DATA EXTRACTS →
# # # #
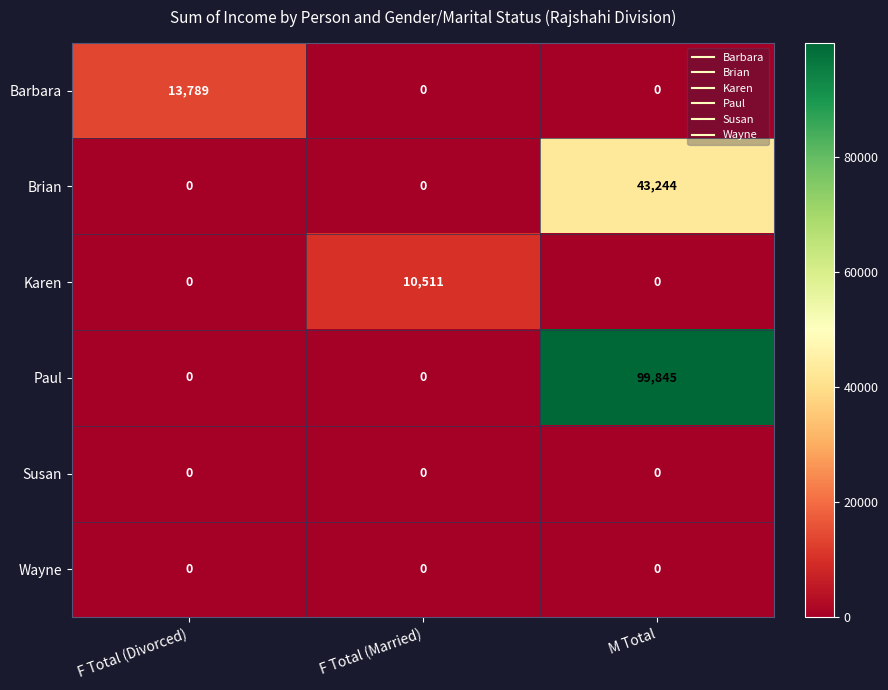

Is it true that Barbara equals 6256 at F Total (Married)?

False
# # # #
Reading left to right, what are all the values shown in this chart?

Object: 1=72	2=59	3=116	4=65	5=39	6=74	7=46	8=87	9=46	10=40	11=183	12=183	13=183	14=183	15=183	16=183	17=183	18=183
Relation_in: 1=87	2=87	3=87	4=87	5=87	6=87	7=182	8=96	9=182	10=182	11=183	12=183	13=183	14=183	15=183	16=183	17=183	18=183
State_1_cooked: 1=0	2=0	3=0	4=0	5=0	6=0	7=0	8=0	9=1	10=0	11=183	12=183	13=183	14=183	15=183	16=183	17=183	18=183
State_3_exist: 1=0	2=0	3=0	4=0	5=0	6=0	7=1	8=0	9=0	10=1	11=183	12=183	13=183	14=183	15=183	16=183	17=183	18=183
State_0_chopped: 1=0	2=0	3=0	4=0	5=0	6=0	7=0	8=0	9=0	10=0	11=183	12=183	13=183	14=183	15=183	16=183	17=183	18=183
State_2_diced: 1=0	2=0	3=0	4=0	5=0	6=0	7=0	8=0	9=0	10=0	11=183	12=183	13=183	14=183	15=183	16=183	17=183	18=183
# # # #
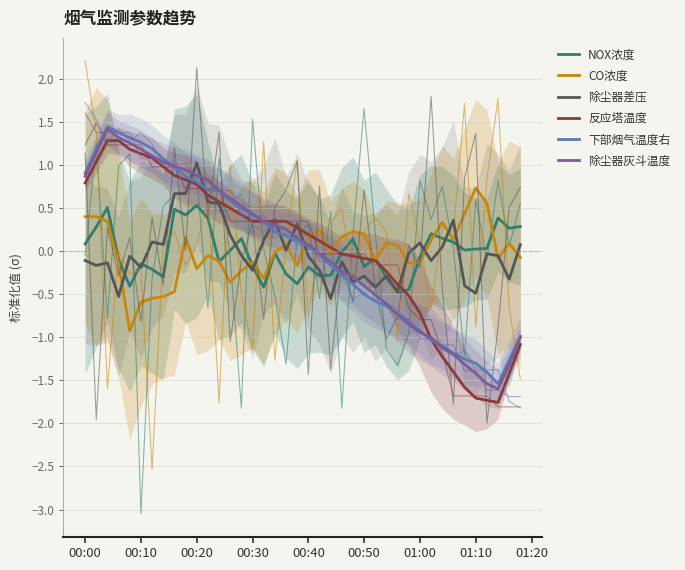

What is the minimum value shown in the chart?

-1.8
# # # #
TASK PROMPT →
Count how many lines in the material above contain the word "chart", with case counting, and give only the number.

REPLY →
2